--- Work request ---
Though the entries hold pictures, only their text should be duplicated, exactly and in full.

[Dataset entries]
_ _ _
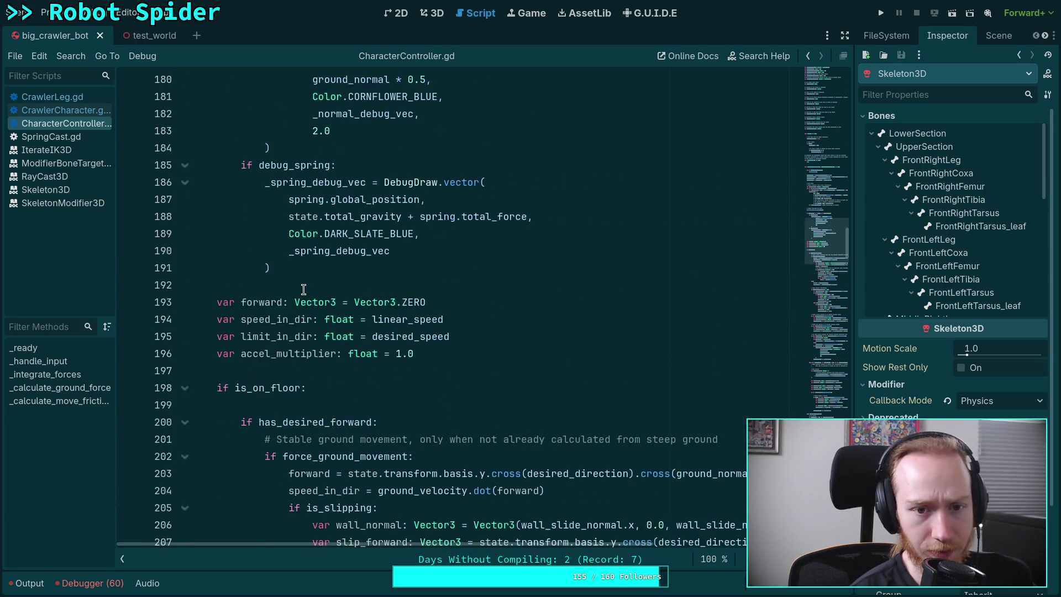
scroll(304, 289, "down", 3)
Find linear_velocity and jump back to its air-drag use in _integrate_forces.
key("ctrl+f")
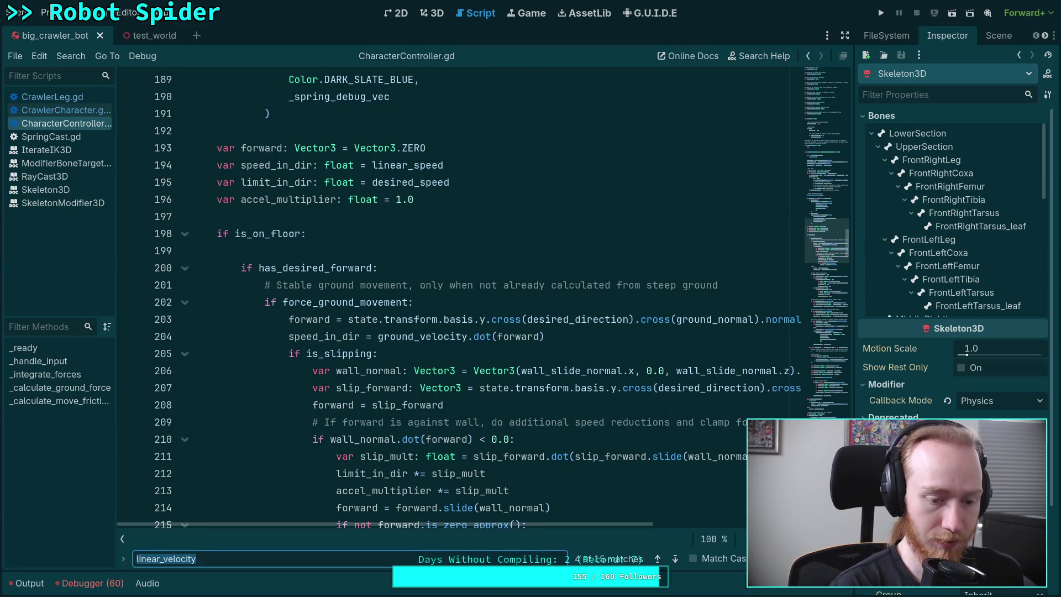
type("linear_velocity")
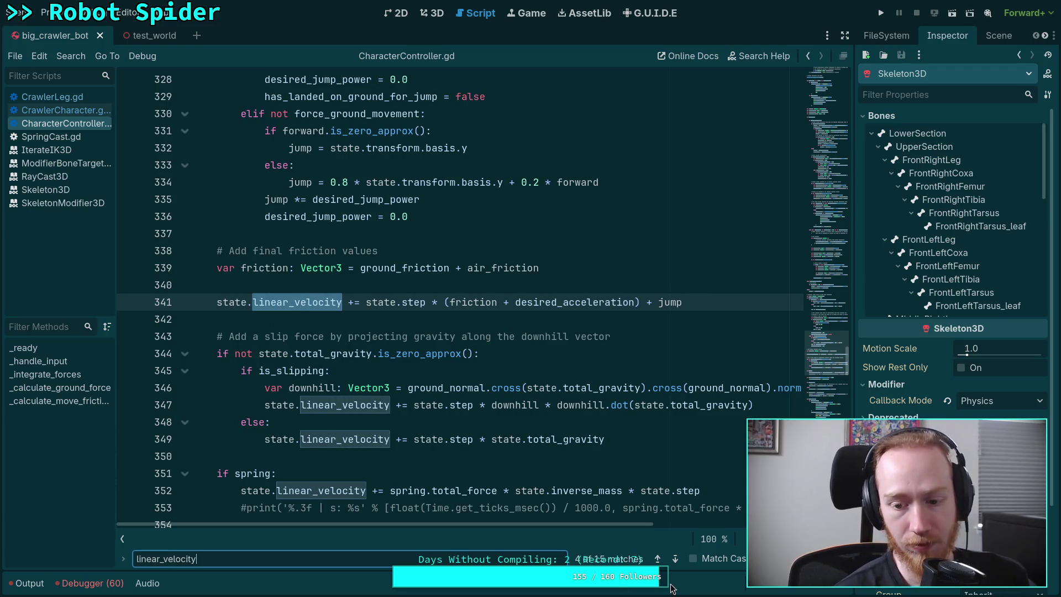
left_click(657, 559)
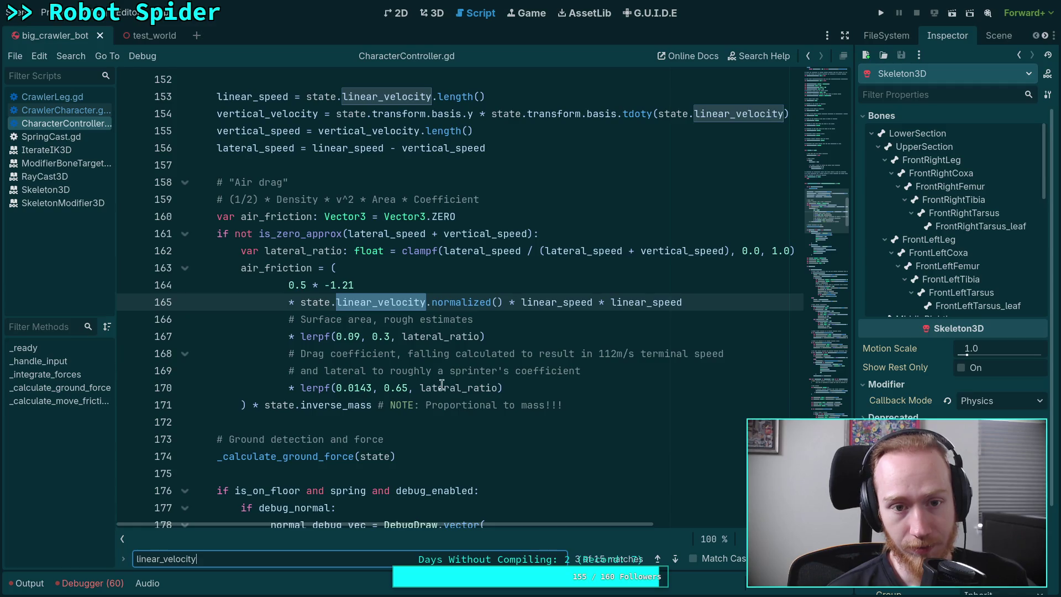
scroll(450, 382, "up", 3)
_ _ _
--- Result ---
scroll(304, 289, "down", 3)
Find linear_velocity and jump back to its air-drag use in _integrate_forces.
key("ctrl+f")
type("linear_velocity")
left_click(657, 559)
scroll(450, 382, "up", 3)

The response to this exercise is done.